# TEXTO FORNECIDO
EM DIRETO
Guerra no Médio Oriente. Acompanhe aqui, ao minuto, a evolução do conflito

Quem "copia a extrema-direita acaba devorado por ela" diz Líder dos socialistas europeus

Quem "copia a extrema-direita acaba devorado por ela" diz Líder dos socialistas europeus

A presidente do Grupo Parlamentar dos Socialistas (S&D) no Parlamento Europeu, Iratxe Garcia, acusou hoje o primeiro-ministro português de se "ajoelhar à extrema-direita", avisando que "aqueles que copiam a extrema-direita acabam por ser devorados por ela".

Lusa /
Paulo Novais - Lusa

Num discurso na cerimónia de abertura do 25.º Congresso do PS, em Viseu, a eurodeputada espanhola, que lidera a bancada da Aliança Progressista dos Socialistas e Democratas no Parlamento Europeu, começou por afirmar que o secretário-geral do PS, José Luís Carneiro, é a "pessoa certa para liderar o partido" e levará os socialistas novamente para o Governo.

# Entradas de dados guardadas
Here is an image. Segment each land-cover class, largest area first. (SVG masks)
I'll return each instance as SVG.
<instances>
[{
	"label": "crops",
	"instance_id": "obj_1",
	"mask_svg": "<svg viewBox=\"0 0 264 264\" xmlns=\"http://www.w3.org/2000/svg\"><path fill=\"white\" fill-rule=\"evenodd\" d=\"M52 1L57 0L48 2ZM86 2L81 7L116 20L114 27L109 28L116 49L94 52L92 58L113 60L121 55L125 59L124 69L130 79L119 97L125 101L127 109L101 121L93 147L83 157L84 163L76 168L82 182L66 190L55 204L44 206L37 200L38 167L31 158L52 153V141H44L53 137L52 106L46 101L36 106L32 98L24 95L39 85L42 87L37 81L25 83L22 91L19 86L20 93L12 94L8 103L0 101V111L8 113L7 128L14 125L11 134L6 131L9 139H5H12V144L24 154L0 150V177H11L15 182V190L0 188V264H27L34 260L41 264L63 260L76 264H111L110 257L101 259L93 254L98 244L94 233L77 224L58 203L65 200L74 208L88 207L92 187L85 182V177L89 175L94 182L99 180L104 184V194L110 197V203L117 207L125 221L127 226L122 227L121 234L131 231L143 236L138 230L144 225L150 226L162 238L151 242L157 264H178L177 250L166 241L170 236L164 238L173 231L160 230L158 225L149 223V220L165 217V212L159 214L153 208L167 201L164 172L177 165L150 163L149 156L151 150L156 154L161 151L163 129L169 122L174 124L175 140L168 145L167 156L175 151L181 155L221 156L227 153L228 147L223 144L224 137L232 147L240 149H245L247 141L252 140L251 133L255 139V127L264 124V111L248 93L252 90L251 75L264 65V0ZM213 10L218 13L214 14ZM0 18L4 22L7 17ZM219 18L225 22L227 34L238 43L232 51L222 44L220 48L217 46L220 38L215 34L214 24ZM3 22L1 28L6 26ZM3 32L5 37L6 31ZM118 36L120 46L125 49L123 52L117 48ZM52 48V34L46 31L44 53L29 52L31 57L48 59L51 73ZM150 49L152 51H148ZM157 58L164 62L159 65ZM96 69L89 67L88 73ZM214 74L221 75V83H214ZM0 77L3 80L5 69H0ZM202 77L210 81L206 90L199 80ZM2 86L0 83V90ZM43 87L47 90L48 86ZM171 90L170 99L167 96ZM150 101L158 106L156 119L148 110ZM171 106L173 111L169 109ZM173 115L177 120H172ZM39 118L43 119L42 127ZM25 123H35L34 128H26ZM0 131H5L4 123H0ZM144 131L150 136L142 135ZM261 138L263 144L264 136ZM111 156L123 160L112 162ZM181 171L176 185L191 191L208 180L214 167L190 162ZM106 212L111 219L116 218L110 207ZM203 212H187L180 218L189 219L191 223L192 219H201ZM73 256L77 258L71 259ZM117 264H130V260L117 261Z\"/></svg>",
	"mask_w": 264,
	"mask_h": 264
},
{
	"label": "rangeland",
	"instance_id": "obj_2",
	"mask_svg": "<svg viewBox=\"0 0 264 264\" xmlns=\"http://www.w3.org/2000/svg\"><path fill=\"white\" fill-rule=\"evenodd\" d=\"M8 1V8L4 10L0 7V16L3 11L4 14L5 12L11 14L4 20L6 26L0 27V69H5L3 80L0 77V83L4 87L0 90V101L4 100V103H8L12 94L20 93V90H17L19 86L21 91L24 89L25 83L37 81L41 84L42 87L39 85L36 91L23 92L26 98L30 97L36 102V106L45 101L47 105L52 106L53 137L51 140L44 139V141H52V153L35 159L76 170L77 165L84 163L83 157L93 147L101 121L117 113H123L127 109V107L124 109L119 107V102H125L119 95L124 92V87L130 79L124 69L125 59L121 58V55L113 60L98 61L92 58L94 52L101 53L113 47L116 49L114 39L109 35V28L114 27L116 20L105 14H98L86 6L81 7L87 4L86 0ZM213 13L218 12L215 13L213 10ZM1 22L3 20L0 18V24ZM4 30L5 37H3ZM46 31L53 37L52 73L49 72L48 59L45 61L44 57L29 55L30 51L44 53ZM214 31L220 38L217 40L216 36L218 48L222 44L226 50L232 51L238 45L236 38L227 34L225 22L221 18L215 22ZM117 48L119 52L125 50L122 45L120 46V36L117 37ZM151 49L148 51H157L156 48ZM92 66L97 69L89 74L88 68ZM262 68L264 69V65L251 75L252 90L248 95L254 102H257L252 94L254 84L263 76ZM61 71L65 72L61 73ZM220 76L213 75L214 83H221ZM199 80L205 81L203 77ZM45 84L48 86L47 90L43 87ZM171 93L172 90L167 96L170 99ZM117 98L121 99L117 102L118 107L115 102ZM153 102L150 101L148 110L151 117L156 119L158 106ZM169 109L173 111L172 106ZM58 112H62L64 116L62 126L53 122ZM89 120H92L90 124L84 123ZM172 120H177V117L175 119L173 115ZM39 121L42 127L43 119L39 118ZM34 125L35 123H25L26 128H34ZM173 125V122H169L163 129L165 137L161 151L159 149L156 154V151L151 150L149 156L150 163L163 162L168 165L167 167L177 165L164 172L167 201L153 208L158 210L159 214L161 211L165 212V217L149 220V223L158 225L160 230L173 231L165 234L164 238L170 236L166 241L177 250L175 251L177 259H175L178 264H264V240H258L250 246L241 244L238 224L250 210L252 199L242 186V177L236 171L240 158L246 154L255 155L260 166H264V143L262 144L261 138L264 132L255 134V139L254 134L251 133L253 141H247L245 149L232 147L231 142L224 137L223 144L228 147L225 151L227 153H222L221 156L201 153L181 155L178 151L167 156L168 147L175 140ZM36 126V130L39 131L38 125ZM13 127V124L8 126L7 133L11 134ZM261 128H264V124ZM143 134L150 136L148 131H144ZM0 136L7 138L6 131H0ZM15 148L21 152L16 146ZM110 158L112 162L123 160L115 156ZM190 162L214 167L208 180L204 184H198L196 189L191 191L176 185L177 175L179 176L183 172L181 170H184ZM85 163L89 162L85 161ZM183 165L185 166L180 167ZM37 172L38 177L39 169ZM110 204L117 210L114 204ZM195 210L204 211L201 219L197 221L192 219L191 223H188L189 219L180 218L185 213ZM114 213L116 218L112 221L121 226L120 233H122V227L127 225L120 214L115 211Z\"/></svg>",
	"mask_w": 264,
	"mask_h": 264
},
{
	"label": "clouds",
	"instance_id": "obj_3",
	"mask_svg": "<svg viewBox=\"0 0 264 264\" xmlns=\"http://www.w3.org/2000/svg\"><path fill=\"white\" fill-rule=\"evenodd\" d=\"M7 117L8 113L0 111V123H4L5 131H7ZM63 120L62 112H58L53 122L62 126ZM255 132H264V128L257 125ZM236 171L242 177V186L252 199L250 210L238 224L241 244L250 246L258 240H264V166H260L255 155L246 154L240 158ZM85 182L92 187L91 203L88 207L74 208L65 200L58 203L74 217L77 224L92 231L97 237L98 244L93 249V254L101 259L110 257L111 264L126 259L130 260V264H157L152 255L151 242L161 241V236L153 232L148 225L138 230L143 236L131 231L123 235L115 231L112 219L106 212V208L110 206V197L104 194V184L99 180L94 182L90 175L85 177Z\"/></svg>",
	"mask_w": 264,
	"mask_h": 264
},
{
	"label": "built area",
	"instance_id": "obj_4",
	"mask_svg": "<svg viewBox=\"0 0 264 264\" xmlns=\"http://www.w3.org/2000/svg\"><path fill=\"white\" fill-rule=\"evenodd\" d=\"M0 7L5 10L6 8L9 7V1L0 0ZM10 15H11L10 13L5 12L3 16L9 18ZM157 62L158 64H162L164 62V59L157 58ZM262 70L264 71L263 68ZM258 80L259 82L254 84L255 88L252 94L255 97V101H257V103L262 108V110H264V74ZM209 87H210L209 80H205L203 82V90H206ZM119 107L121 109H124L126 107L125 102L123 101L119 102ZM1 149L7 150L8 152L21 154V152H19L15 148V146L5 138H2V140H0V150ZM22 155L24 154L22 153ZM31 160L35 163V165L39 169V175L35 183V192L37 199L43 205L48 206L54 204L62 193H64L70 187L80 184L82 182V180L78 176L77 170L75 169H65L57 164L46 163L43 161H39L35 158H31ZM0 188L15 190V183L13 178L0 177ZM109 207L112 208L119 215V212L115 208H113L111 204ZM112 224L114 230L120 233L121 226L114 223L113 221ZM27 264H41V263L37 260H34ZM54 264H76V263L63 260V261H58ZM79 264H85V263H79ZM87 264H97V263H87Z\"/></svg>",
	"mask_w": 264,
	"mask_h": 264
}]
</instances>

# TAREFA
Pode repetir, palavra por palavra, o trecho do texto sobre o discurso de Iratxe Garcia no congresso do PS, começando em "A presidente do" e terminando em "para o Governo."? As linhas são material à parte, sem ligação ao texto.

# RESPOSTA ESCRITA
A presidente do Grupo Parlamentar dos Socialistas (S&D) no Parlamento Europeu, Iratxe Garcia, acusou hoje o primeiro-ministro português de se "ajoelhar à extrema-direita", avisando que "aqueles que copiam a extrema-direita acabam por ser devorados por ela".

Lusa /
Paulo Novais - Lusa

Num discurso na cerimónia de abertura do 25.º Congresso do PS, em Viseu, a eurodeputada espanhola, que lidera a bancada da Aliança Progressista dos Socialistas e Democratas no Parlamento Europeu, começou por afirmar que o secretário-geral do PS, José Luís Carneiro, é a "pessoa certa para liderar o partido" e levará os socialistas novamente para o Governo.